Separation of N-cbz O-sulfonated kanamycin derivatives that differ by degree of sulfation and the position of sulfate groups using RPIP-HPLC interfaced with an ESI- ion trap mass analyzer. Peaks for all sulfonation products are shown in the total ion chromatogram (TIC, A). The extracted ion chromatograms (B–D) were extracted based on m/z ratios that fall within the range predicted for a degree of sulfation (5, 6, or 7 sulfate groups); see Table 1 for an example of predicted m/z ratios. Ion chromatograms were extracted from the TIC for the indicated degrees of sulfation (DS): (B) persulfated, DS = 7, kz7; (C) DS = 6, kz6; (D) DS =5, kz5.

Figure 5

RPIP-HPLC-MS total ion chromatograms (TICs) of reaction products from the sulfonation of N-cbz aminoglycosides. Shown are product mixtures from the sulfonation of kanamycin and apramycin with Pyr·SO₃ (A and B, respectively) and the sulfonation of neomycin and apramycin with ClSO₃H (C and D, respectively). A and B demonstrate separation of different sulfated states of N-cbz kanamycin (DS = 5–7) and N-cbz O-sulfonated apramycin (DS = 4–6), respectively.

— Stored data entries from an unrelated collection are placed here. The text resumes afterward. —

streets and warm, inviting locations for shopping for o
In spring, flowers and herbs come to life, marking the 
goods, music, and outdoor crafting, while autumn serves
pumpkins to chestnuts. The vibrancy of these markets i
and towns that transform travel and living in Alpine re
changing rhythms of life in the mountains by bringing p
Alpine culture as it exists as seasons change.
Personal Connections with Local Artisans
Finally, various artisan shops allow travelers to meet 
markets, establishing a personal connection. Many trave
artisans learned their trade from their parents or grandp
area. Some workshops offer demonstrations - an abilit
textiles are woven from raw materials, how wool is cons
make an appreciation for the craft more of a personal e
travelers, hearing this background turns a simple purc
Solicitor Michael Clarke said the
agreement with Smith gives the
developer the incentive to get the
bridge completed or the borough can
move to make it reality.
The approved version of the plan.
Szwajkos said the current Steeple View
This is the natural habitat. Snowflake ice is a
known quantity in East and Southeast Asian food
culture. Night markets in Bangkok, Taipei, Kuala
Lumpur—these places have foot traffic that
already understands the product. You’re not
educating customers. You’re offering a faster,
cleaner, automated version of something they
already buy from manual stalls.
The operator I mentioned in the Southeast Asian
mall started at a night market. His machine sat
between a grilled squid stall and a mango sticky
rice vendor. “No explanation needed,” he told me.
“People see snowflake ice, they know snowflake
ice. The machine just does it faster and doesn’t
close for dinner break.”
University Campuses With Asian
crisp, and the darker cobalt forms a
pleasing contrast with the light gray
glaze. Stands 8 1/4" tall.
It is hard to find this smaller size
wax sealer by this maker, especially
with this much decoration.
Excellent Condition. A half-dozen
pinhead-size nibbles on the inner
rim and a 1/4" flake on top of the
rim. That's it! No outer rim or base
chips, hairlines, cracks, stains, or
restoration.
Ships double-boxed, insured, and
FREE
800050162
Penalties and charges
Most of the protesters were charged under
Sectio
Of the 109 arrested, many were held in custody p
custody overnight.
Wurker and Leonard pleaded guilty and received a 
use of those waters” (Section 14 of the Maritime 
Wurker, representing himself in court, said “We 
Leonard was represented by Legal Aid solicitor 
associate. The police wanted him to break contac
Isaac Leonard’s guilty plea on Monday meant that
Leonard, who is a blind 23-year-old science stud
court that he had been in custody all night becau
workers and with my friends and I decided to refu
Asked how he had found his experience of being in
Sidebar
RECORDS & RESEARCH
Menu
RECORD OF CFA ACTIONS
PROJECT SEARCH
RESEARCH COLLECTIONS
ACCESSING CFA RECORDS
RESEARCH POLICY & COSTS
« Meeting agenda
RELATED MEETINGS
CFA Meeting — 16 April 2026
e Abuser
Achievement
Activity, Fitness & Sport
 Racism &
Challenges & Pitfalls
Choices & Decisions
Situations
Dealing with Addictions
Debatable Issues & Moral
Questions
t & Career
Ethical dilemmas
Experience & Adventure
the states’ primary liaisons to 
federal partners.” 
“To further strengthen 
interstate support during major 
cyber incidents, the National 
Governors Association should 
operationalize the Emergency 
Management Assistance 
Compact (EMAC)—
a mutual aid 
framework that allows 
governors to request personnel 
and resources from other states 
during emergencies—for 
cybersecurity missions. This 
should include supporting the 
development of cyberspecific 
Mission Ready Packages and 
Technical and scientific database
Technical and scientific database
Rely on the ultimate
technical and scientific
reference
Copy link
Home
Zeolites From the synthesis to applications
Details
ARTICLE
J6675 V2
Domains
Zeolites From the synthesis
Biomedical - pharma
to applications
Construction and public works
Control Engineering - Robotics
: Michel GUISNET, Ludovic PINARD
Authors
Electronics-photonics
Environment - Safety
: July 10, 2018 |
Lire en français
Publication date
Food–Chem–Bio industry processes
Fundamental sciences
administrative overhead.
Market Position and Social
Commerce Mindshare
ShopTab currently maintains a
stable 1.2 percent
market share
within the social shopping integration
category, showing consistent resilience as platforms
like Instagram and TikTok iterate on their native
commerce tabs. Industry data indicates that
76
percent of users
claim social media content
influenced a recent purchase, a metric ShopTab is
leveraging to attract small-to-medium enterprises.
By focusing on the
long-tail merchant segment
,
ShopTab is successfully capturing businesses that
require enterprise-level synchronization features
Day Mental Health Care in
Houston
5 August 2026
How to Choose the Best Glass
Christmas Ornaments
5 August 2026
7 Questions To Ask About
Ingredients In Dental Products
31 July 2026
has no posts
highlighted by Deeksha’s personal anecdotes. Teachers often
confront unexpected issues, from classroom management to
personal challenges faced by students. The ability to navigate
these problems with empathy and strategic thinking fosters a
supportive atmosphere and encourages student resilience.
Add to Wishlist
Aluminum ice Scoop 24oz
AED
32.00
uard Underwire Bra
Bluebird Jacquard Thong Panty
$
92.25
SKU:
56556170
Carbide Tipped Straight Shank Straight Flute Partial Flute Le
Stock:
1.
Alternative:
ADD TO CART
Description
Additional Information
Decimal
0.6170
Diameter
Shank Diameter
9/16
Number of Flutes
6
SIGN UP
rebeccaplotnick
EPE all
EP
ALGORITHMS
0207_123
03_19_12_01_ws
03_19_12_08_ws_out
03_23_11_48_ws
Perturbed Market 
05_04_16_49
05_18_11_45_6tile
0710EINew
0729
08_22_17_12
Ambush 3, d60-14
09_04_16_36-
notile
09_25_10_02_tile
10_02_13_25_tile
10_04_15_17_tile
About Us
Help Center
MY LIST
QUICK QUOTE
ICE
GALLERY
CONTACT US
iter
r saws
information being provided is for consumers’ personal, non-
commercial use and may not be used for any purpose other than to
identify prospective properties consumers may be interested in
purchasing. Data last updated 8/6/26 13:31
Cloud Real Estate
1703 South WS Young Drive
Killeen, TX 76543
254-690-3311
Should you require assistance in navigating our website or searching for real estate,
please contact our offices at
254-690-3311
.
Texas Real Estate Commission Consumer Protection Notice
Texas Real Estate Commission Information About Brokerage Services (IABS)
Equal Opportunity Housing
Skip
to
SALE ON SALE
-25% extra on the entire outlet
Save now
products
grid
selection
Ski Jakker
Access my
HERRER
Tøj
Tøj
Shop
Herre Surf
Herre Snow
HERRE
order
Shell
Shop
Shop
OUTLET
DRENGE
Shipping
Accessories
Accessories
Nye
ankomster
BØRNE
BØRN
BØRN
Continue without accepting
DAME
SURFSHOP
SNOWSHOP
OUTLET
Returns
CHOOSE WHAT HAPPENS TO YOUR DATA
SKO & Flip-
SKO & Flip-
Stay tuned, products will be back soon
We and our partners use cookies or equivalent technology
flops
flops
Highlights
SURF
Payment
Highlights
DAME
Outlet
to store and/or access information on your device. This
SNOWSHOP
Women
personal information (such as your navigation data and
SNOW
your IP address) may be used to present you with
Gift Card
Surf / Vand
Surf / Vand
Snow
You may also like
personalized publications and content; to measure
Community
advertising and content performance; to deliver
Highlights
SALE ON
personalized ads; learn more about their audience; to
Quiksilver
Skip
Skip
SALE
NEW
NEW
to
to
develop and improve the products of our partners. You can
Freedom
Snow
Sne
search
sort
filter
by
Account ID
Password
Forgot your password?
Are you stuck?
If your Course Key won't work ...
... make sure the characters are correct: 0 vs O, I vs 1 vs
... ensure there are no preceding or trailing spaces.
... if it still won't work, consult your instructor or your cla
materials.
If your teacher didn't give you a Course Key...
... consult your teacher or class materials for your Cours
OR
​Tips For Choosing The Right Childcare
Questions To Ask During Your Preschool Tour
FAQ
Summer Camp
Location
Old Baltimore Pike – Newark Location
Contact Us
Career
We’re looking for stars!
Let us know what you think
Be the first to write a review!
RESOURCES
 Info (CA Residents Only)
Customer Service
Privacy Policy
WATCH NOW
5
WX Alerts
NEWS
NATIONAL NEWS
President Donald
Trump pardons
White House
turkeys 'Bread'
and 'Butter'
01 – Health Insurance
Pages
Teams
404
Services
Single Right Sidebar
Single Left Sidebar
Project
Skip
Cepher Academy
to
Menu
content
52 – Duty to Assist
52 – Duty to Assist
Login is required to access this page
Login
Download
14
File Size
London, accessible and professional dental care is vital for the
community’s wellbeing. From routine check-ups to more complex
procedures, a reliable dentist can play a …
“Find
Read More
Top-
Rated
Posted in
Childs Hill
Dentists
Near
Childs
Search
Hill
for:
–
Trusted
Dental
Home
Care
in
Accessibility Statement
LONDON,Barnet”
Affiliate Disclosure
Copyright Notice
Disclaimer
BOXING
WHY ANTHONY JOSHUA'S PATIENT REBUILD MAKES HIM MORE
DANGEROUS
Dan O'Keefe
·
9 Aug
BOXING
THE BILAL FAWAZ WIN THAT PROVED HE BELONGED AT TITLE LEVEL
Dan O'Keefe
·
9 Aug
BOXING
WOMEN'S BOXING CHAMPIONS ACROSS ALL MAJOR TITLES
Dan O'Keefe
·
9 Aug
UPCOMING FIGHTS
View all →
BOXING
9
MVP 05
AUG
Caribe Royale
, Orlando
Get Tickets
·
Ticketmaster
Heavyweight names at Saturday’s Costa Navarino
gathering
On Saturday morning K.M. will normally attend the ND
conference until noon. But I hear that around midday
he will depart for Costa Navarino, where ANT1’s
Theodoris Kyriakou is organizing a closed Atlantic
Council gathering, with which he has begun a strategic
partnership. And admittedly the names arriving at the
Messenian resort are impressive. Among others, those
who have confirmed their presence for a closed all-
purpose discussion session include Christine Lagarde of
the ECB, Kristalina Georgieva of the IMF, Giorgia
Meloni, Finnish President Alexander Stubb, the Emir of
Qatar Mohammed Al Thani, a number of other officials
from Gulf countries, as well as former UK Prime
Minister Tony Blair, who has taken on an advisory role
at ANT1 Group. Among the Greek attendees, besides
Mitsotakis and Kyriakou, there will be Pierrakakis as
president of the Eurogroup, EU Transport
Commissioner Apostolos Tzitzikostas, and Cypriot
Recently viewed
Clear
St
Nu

O-sulfonation with ClSO₃H afforded persulfated products: (C) nz7 and (D) az6.

Figure 6

RPIP-HPLC to follow reaction progression over time for O-sulfonation of N-cbz neomycin. Following addition of ClSO₃H, reaction aliquots were analyzed at: (A) 5 min, (B) 15 min, (C) 20 min, (D) 50 min, (E) 275 min. Percent of reaction product that is persulfated product (nz7) is indicated next to the nz7 peak at 28 minutes.

Figure 7

Adaptation of RPIP-HPLC method developed here to separate sulfonated products from reaction mixtures by gravity flow benchtop C18 resin. N-cbz O-sulfonated neomycin was eluted in 10 mM ammonium acetate, initially in 100% water, and then with addition of 30% ACN as indicated by the dashed arrow. 1 mL fractions were collected and analyzed for UV absorbance at 258 nm. UV-absorbing fractions were pooled, freeze-dried and injected on analytical HPLC, detected at 258 nm.

Scheme 1

Representative synthesis showing concept for making N-aryl O-sulfonated aminoglycosides; shown is kanamycin. a) R-NHS, NaHCO₃, H₂O, 23 °C, 12–16 hr, 30–85%; b) i: Pyr·SO₃, DMF, anhydrous pyr, 66 °C, 5–7 hr ii: H₂O, 10 mM NaOH, 4 °C, 45 65%; c) i: ClSO₃H, pyr, 57 °C, 4–6 hr, ii: H₂O, NaHCO₃, 35–95%.